TO DO:
Given the records below, the lines starting at the line with "left knee: (1105, 740)" and ending at the line with "right shoulder: (93, 120)" should be output exactly, both end lines kept and pictures left out.

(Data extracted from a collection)
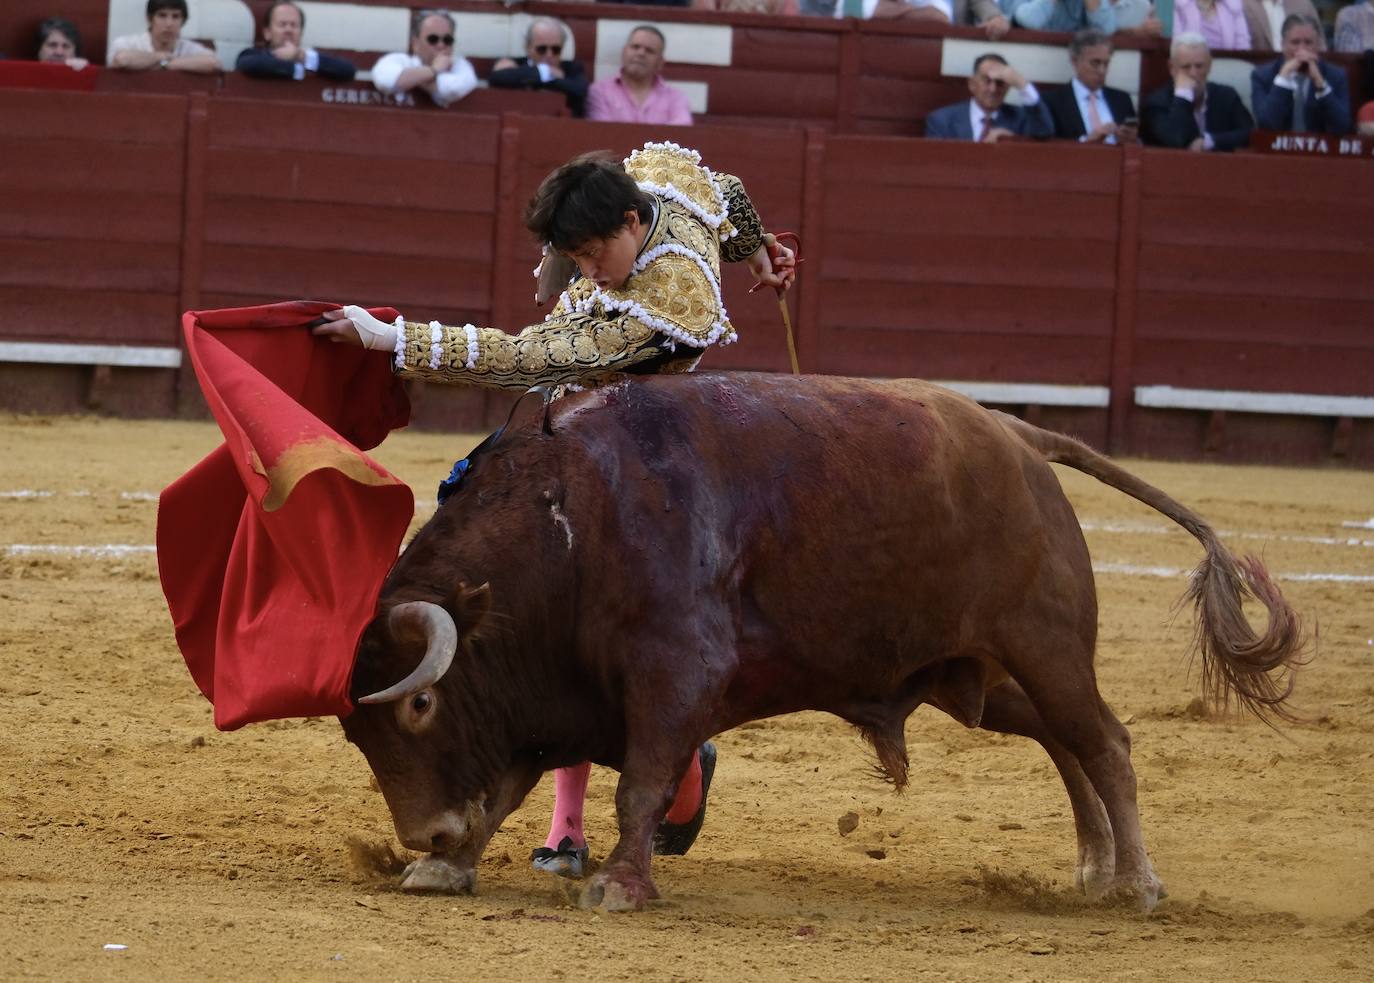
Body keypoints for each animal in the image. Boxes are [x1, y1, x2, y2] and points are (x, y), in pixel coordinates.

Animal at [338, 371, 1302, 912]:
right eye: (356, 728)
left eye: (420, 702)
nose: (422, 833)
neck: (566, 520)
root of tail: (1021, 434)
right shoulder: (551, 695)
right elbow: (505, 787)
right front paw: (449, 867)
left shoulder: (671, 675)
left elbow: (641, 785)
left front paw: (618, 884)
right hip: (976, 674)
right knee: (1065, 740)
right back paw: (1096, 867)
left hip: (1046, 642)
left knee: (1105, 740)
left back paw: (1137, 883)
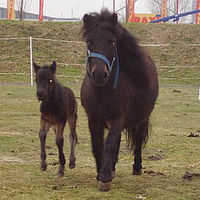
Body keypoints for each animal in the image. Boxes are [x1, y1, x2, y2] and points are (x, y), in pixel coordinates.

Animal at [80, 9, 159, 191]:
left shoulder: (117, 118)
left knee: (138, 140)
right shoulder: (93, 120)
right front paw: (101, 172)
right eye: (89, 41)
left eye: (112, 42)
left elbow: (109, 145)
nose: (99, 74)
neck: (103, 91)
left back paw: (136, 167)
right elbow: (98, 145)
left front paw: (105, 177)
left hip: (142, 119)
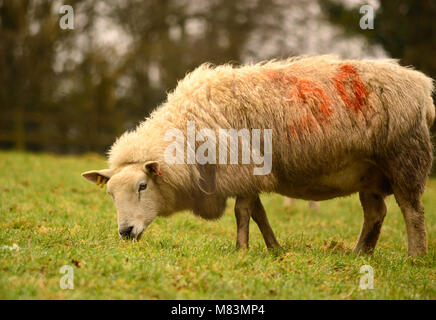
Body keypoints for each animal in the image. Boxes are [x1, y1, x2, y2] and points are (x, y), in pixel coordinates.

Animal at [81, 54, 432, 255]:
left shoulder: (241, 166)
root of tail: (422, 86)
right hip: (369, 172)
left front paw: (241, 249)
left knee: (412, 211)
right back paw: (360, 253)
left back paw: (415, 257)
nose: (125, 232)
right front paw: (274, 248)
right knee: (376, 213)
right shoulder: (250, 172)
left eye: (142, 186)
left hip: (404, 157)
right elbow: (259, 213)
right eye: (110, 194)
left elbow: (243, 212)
---
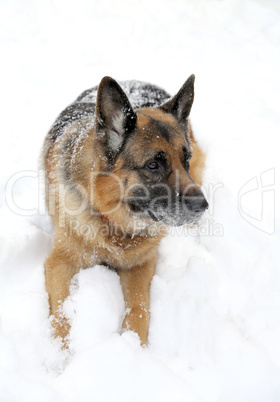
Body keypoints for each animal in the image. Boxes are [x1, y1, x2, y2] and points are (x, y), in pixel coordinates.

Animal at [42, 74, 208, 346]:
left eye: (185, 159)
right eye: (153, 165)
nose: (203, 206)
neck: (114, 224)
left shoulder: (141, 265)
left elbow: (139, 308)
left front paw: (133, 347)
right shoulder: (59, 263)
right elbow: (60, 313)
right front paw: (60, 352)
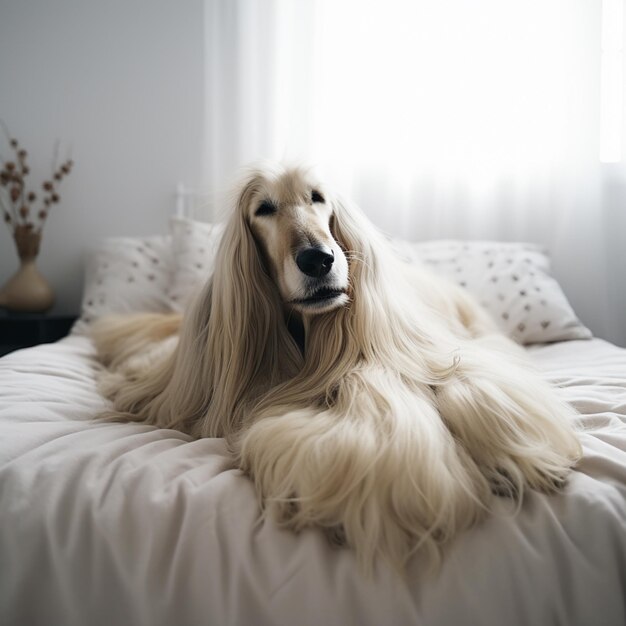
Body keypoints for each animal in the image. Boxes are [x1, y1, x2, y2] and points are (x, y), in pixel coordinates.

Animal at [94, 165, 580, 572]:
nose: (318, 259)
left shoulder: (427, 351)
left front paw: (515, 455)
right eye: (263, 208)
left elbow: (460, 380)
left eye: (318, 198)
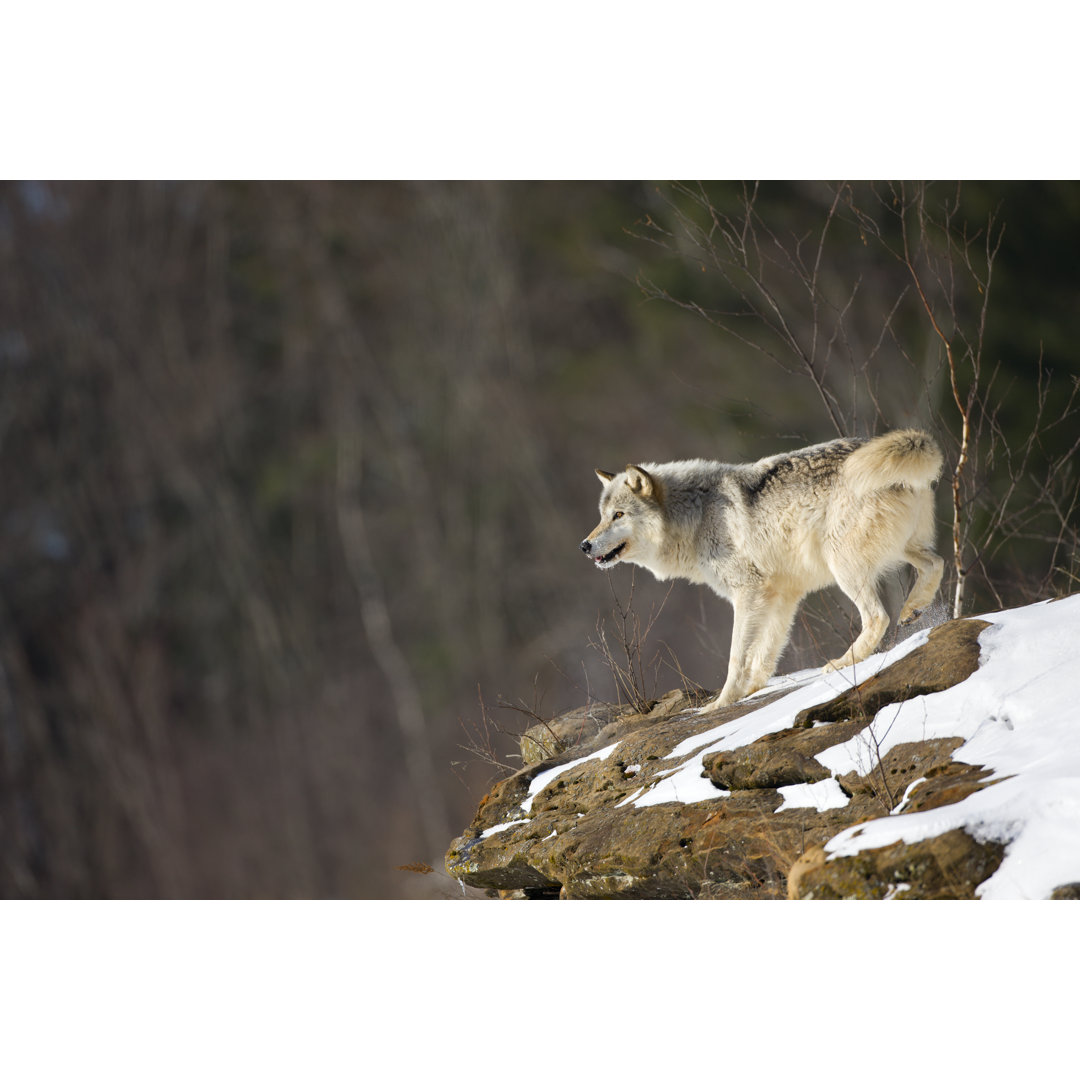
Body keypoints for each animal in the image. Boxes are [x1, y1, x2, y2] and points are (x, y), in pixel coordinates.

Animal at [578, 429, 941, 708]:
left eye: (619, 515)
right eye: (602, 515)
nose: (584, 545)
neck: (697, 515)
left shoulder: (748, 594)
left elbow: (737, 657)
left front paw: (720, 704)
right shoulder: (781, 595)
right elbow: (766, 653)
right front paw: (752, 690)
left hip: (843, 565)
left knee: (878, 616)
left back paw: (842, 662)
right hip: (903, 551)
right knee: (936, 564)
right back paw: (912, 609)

ANSWER FOR THE TASK:
left knee: (1105, 740)
left back paw: (1137, 883)
Body keypoints for each animal in the image. Boxes are [x1, y1, x2, y2] and points are (x, y), in pixel coordinates.

Animal at [80, 9, 159, 191]:
left shoulder: (117, 118)
left knee: (138, 140)
right shoulder: (93, 120)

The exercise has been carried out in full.